If you have been paying attention (and I mean that last link to Antarctica, dammit!) you will have noticed that most of the photos were of frozen water... NO ROCKS. So any rocks on the surface of the ice are probably meteorites... it's ez to find em... that's one reason why scientists look for them in Antarctica, and they get a bonus because the weather preserves the meteorites very well.
If the research is indeed borne out, the following consequences immediately arise.
1) 3.6 billion years is only slightly (400 million years or so) later than the earliest traces of life that have been found on Earth. So life developed at roughly the same time on both planets. In that case, it is possible that life arose on one planet first and spread to other(s) through meteorite impacts.
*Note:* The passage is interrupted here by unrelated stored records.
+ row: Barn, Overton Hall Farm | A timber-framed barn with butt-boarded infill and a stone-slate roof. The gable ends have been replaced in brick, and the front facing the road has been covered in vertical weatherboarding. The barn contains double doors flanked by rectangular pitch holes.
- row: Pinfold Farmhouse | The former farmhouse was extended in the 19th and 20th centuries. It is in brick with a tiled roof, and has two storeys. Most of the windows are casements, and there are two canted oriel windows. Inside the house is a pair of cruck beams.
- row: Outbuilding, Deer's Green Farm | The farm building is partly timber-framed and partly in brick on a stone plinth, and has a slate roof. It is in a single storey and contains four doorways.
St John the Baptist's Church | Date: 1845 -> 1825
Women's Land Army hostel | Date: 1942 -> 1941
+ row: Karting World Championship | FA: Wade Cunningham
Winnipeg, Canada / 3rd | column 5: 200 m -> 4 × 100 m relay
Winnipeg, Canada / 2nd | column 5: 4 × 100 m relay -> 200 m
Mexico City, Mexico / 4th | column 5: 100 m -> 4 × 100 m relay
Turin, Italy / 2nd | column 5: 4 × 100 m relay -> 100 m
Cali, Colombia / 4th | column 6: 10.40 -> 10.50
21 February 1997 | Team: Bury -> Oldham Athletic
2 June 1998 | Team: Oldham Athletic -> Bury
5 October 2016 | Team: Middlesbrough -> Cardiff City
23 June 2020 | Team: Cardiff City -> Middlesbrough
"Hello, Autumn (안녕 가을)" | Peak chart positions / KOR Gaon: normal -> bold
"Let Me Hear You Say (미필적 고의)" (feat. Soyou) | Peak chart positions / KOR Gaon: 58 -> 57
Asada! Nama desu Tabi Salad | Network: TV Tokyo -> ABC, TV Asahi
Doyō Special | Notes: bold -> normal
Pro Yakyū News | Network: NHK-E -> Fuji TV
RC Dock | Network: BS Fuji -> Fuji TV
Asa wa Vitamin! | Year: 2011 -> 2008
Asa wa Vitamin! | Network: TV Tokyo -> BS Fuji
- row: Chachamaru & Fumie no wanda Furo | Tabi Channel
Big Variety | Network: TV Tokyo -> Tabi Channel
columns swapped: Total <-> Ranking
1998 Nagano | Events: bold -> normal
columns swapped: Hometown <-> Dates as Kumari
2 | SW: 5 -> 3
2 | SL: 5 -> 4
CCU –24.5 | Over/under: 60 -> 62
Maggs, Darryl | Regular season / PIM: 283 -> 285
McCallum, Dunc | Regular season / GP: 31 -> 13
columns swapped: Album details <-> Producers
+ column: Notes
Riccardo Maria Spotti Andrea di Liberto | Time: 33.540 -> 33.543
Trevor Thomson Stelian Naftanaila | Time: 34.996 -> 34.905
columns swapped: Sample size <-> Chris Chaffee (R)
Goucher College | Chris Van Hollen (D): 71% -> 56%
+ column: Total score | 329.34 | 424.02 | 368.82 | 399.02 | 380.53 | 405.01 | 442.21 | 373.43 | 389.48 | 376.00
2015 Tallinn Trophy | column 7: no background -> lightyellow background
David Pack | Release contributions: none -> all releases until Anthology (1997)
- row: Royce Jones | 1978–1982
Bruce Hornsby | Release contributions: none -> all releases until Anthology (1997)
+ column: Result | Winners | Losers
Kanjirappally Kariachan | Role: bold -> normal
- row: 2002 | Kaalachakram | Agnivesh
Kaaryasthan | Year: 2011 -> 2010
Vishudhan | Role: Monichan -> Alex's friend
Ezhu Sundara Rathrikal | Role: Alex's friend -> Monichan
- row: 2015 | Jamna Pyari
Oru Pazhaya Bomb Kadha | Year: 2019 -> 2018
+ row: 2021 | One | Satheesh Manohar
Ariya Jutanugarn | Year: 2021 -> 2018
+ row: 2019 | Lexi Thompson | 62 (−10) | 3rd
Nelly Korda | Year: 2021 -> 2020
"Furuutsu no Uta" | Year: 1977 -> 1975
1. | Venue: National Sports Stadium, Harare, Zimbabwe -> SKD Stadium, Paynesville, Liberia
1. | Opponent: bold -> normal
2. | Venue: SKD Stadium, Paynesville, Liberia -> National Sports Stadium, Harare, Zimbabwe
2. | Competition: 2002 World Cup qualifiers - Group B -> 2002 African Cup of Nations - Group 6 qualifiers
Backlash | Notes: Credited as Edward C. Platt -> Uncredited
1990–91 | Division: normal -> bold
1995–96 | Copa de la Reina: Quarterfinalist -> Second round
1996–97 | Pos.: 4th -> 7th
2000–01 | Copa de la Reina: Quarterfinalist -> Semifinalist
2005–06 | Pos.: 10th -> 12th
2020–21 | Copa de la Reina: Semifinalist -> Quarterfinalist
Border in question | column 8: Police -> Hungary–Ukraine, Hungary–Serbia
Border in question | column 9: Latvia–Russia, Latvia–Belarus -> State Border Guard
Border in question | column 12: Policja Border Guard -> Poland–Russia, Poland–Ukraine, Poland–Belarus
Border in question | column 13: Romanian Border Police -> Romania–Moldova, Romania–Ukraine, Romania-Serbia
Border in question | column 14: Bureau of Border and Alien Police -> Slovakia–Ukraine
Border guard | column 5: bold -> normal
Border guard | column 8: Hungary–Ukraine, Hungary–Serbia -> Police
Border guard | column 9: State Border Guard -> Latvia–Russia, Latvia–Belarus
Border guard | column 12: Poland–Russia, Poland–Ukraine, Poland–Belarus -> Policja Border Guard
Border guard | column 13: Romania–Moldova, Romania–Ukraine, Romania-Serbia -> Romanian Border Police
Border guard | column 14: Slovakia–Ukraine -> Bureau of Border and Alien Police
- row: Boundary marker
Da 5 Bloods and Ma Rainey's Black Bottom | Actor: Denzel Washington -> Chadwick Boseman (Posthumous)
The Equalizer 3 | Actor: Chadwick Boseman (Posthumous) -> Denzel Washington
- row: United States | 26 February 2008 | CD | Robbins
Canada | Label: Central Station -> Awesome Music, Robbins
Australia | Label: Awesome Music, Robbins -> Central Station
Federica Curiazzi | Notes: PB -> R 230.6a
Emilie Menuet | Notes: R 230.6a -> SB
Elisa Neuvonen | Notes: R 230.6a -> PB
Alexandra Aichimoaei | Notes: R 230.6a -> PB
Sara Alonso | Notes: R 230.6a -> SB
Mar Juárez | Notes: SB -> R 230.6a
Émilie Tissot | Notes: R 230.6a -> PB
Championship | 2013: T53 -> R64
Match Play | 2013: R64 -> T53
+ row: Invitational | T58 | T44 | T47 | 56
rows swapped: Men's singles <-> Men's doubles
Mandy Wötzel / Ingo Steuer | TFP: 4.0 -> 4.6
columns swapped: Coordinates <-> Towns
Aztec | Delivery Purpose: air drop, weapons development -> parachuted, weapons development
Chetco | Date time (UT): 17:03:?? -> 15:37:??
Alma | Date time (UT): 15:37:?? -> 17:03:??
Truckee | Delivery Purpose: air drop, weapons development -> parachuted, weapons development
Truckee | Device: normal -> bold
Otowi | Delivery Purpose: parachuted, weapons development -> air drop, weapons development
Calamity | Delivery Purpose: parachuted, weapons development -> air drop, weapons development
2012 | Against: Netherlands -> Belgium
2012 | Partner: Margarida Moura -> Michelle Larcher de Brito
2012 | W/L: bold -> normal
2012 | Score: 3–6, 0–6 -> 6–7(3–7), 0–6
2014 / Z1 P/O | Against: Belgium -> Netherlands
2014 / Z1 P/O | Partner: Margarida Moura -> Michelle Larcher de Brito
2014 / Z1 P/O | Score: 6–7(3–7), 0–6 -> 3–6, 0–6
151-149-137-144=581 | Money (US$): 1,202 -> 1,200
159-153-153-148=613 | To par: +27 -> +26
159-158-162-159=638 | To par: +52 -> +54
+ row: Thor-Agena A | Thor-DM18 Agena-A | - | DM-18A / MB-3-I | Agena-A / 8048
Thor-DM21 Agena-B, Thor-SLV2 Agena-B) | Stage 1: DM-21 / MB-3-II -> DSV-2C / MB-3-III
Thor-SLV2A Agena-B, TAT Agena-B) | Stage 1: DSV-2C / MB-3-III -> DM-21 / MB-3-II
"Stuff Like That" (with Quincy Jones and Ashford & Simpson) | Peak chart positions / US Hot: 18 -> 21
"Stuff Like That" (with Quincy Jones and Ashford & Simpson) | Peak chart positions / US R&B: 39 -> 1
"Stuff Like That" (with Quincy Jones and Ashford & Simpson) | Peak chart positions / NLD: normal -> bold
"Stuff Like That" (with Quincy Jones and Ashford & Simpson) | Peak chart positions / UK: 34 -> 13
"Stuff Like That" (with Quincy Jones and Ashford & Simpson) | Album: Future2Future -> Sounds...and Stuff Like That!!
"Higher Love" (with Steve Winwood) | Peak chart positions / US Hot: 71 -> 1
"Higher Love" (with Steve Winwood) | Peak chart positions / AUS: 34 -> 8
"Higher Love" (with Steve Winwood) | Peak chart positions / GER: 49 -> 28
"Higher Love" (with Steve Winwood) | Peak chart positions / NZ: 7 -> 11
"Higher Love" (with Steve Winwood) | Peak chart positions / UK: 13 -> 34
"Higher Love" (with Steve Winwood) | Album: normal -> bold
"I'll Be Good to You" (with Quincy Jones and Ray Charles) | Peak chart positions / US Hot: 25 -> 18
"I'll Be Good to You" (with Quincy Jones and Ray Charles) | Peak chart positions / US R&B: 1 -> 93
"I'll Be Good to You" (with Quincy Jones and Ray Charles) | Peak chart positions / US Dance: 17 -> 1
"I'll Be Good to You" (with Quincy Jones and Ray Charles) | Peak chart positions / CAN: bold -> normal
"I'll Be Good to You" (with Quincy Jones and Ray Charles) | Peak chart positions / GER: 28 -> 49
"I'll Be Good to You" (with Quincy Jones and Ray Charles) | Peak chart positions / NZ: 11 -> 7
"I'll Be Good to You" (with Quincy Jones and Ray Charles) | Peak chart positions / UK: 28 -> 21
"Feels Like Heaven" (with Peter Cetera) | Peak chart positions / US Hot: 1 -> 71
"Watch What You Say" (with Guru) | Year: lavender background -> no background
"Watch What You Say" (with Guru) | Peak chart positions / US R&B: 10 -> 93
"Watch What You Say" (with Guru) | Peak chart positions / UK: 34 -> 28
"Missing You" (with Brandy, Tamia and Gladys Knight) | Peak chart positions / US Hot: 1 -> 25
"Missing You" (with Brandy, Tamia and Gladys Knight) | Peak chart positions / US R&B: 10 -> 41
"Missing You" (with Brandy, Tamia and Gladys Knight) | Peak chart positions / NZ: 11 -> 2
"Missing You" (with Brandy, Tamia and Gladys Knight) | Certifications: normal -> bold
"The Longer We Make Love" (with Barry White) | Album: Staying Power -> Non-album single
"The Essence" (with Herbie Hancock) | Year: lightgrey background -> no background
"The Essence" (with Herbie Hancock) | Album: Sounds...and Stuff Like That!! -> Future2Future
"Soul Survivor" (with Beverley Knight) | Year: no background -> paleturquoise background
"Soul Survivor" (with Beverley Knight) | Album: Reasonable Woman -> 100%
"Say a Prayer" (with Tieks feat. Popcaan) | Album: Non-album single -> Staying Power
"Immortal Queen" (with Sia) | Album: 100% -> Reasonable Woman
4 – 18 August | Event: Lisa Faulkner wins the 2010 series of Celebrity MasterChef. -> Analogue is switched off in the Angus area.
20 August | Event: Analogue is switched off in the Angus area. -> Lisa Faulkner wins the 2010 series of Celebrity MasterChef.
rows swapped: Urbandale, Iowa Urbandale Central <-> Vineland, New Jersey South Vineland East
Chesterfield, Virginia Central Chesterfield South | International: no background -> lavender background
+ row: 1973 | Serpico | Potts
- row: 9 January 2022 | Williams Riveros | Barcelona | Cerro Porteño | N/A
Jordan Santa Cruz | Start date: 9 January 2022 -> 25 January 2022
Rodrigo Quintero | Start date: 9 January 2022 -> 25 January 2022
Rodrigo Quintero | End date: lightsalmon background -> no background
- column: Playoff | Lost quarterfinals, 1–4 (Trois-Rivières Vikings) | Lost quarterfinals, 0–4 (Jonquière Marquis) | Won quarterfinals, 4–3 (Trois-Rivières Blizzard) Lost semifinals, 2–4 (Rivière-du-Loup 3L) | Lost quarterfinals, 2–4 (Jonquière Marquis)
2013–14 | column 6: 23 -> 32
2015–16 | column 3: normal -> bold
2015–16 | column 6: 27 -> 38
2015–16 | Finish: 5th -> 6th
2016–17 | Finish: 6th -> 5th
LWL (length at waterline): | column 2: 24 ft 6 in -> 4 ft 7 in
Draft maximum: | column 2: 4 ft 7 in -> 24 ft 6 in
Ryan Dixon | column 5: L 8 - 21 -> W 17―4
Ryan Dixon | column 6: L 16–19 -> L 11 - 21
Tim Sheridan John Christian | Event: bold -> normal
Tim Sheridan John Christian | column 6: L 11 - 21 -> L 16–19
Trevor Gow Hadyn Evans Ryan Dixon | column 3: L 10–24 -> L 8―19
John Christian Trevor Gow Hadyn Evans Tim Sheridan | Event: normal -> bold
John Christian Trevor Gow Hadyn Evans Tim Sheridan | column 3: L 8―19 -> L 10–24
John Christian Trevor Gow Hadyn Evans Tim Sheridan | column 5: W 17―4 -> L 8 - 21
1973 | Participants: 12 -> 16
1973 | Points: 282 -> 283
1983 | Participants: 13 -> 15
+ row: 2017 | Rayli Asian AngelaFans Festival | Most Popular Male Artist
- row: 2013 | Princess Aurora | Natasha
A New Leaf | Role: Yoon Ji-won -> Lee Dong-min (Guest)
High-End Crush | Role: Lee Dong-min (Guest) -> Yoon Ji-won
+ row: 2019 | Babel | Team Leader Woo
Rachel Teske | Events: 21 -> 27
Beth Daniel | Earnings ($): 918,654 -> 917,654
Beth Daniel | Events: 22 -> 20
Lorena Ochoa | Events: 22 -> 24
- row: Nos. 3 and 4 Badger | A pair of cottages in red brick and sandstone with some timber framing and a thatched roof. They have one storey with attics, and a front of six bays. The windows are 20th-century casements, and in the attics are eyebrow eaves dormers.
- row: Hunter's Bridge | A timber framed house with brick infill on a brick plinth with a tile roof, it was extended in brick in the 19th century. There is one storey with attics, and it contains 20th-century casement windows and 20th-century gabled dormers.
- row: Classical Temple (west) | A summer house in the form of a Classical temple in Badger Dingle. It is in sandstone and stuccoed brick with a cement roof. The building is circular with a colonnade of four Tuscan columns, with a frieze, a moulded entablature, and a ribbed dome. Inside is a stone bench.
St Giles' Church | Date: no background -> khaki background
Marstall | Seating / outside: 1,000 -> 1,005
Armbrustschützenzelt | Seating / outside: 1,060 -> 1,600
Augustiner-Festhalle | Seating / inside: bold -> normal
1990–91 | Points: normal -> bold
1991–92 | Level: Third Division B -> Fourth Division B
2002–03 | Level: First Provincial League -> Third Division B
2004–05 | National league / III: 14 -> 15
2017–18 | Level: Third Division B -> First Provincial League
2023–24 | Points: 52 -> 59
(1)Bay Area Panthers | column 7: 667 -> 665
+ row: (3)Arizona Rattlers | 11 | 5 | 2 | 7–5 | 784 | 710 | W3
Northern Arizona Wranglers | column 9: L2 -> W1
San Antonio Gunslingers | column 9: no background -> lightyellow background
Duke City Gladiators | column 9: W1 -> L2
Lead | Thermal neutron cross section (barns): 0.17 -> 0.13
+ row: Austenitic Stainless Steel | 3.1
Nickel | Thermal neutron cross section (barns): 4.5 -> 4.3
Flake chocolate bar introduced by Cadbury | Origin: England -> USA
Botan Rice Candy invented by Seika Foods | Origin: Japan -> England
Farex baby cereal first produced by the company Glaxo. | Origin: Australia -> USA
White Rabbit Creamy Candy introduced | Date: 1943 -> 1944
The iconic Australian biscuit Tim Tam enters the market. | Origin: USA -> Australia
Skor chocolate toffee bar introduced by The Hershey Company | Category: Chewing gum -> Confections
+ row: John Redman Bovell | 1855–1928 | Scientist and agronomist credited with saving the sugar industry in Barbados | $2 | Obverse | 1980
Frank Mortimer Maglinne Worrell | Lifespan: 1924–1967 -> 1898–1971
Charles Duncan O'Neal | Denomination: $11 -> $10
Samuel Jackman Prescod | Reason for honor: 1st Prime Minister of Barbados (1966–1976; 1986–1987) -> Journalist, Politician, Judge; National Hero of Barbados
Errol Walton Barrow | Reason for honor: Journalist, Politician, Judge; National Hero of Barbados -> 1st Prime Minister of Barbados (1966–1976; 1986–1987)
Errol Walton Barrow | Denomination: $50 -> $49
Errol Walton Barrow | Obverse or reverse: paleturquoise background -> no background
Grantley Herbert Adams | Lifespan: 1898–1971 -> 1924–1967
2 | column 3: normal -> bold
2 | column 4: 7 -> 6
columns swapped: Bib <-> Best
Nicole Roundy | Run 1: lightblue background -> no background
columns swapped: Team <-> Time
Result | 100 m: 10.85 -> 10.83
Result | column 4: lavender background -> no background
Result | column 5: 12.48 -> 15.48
This speculation is perhaps buttressed by the similarity of certain microstructures in the meteorite to those created by organic action on earth.
2) (I'm reaching here...)If life existed on Mars and Earth (two places where liquid water existed), then why not on some other places in the Solar System..? Some of the satellites of Jupiter are known to have water on them, Europa (see also the NASA press release , pictures) and Ganymede; could they harbor life today...?
3)There is a famous paradox once enunciated by the physicist Enrico Fermi about the lack of communication from other intelligent species in the Universe... the paradox is now sharpened.(I dont really feel like going into the Drake equation , and probabilities.. email me, and I may or may not respond... alternatively, visit a library...)
This may be the most important discovery of the century with important philosophical and religious consequences as well.